Dal canto suo Cesare De Seta, nel suo volume del '72 Cultura architettonica in Italia tra le due guerre includeva Paolo Mezzanotte, con Ponti, Lancia, Magistretti, Muzio tra gli uomini di punta epigoni del neoclassicismo lombardo. Di lui veniva ricordata, non senza riserve di ordine stilistico, la Casa del Fascio di via Nirone (non gia' il Palazzo della Borsa), mentre si riconosceva all'intero gruppo una capacita' di semplificazione e razionalizzazione del lessico neoclassico e accademico idonea a preparare il campo perche' maturassero un linguaggio e una poetica moderna in senso europeo. Stranamente ignorato nel voluminoso catalogo della mostra milanese sugli anni Trenta (1982), il Palazzo della Borsa figura invece con puntuale segnalazione _ sia pure con la qualifica di "greve" riferita alla facciata _ nell'ultima edizione della Guida di Milano del Touring Club Italiano. Si tratta della medesima facciata di cui molti anni prima un grande scrittore lombardo, Carlo Emilio Gadda, aveva percorso i gradini, come si legge in un suo scritto giornalistico poi raccolto nelle Meraviglie d'Italia. Da bravo ingegnere Gadda, si sa, teneva molto al decoro dei palazzi milanesi e amava le costruzioni fatte a regola d'arte, con materiali duraturi. Tuttavia della Borsa milanese non gli interesso' l'assetto architettonico quanto invece la frenetica attivita' che vi si svolgeva, con le connesse risorse della tecnologia. «Una volta entrato alle grida _ cosi' egli scrisse _ non fu piu' possibile capirci. Appena la bussola si vuoto' di noi nella sala che con gli orecchi intronati levai l'anima alla tavola delle quotazioni: dove, bianchi o scarlatti nelle caselle, numeri luminosi trascorrevano e cangiavano con una mobilita' di lucertole. Il pandemonio consueto era in quel momento all'esasperazione: "cati'ni, cati'ni". Questa coda paróssitona d'un nome di citta' termale che non riusciva a emergere nella sua interezza nacque a un tratto, furibondo urlo a dominare il baccano».

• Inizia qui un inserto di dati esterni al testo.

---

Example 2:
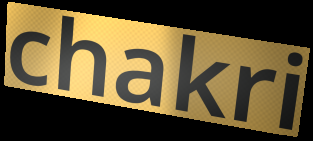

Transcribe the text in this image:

chakri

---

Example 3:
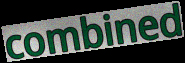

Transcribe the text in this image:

combined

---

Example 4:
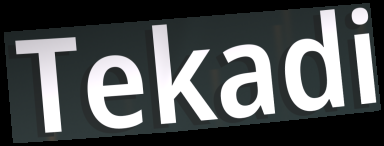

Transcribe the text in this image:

Tekadi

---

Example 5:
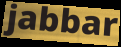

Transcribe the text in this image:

jabbarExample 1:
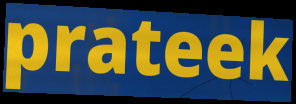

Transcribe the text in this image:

prateek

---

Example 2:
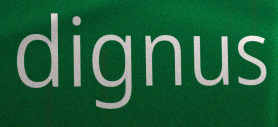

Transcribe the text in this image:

dignus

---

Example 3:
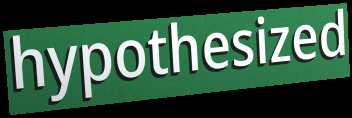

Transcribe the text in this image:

hypothesized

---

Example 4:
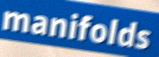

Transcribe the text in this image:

manifolds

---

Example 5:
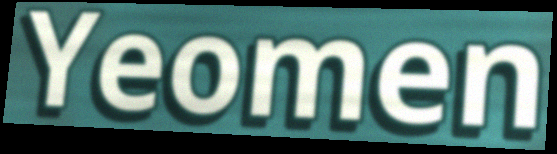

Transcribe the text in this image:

Yeomen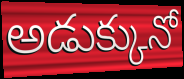
అడుక్కునోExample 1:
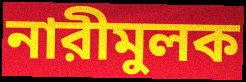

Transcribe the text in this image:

নারীমুলক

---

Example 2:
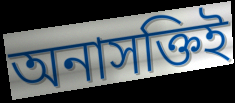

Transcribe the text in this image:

অনাসক্তিই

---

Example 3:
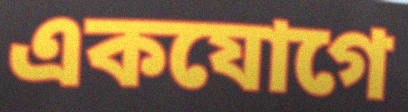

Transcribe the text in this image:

একযোগে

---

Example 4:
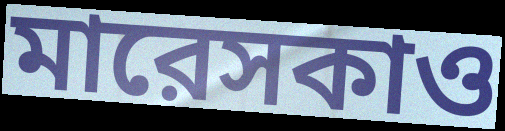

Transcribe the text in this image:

মারেসকাও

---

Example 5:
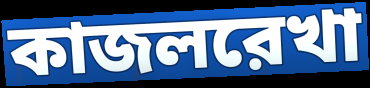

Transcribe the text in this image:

কাজলরেখা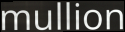
mullion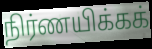
நிர்ணயிக்கக்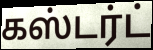
கஸ்டர்ட்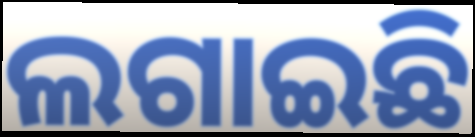
ଲଗାଇଛି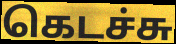
கெடச்சுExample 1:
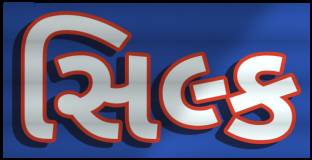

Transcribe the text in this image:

સિલ્ક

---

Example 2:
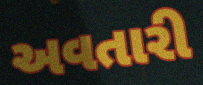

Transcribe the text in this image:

અવતારી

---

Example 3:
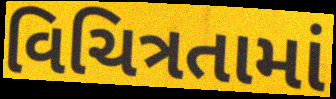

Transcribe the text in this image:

વિચિત્રતામાં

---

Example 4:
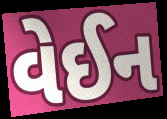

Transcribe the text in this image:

વેઈન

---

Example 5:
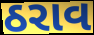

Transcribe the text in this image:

ઠરાવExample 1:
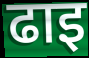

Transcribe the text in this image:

ढाइ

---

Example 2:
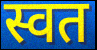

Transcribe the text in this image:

स्वत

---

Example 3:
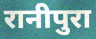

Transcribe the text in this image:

रानीपुरा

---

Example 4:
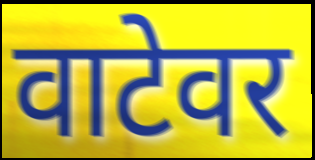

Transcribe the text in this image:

वाटेवर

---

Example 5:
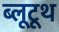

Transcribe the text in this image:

ब्लूटूथ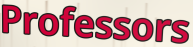
Professors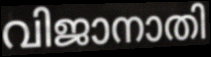
വിജാനാതിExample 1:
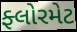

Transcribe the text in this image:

ફ્લોરમેટ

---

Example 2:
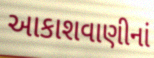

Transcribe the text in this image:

આકાશવાણીનાં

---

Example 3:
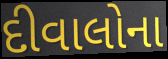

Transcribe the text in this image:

દીવાલોના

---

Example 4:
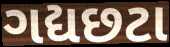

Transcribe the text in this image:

ગદ્યછટા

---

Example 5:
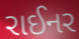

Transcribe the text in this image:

રાઈનર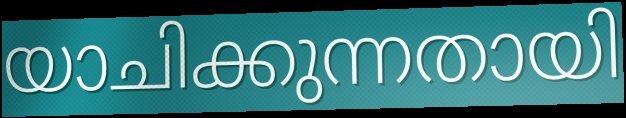
യാചിക്കുന്നതായി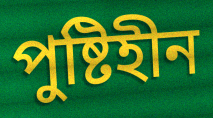
পুষ্টিহীন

La vivida rievocazione gaddiana ci richiama alla funzione passata e presente del Palazzo: funzione che e' al centro del referto finale di Alberico Belgiojoso sui lavori di ristrutturazione ora conclusi. Premessa la permanenza della Borsa, almeno per il momento, nell'odierna sede, il progetto dei lavori stessi ha obbedito ad alcuni criteri essenziali: riesame, tenuto anche conto delle nuove sofisticate attrezzature telematiche, dei modi con cui vengono oggi svolte le attivita' borsistiche nel mondo; ricerca di una flessibilita' tale da consentire l'uso del Palazzo anche per altre finalita', affini o di diversa natura; conservazione per quanto possibile, a cominciare dalle superstiti vestigia del teatro romano, di un impianto architettonico, facciata compresa, che va ormai considerato come un documento di importanza storica del Novecento milanese e, al tempo stesso, volonta' di attuare nelle parti nuove un efficace rapporto con l'architettura preesistente e una immagine rappresentativa della funzione specifica dell'edificio.

Ma e' un argomento, o meglio una serie di argomenti, che richiederebbero ben altri sviluppi, fuori dei limiti di competenza di chi scrive. Conviene dunque rimandare in proposito il lettore alla lucida relazione del responsabile dei lavori di ristrutturazione, Alberico Belgiojoso, e all'esauriente corredo iconografico che la accompagna.